#### Exercise prompt
Count the lines below that contain the string "para". Reply with the number alone.

#### Records provided
..............................
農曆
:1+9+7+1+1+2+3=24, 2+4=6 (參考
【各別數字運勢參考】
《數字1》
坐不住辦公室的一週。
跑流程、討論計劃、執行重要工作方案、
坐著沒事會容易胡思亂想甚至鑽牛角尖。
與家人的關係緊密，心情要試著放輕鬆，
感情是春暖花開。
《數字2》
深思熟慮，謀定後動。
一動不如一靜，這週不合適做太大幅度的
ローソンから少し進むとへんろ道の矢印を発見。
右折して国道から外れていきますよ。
..............................
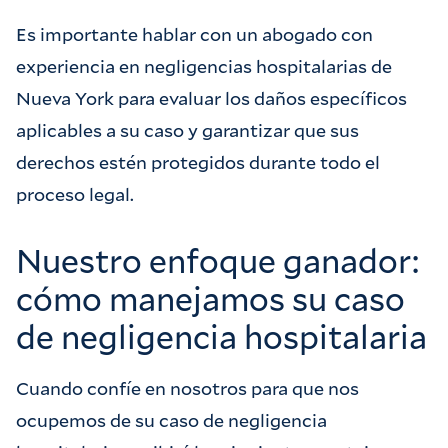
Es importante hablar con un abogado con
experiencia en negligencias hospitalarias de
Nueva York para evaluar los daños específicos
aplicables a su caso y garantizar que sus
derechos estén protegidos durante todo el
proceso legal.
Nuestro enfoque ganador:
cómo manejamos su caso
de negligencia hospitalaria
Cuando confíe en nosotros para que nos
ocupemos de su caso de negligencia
..............................
#### Response area
2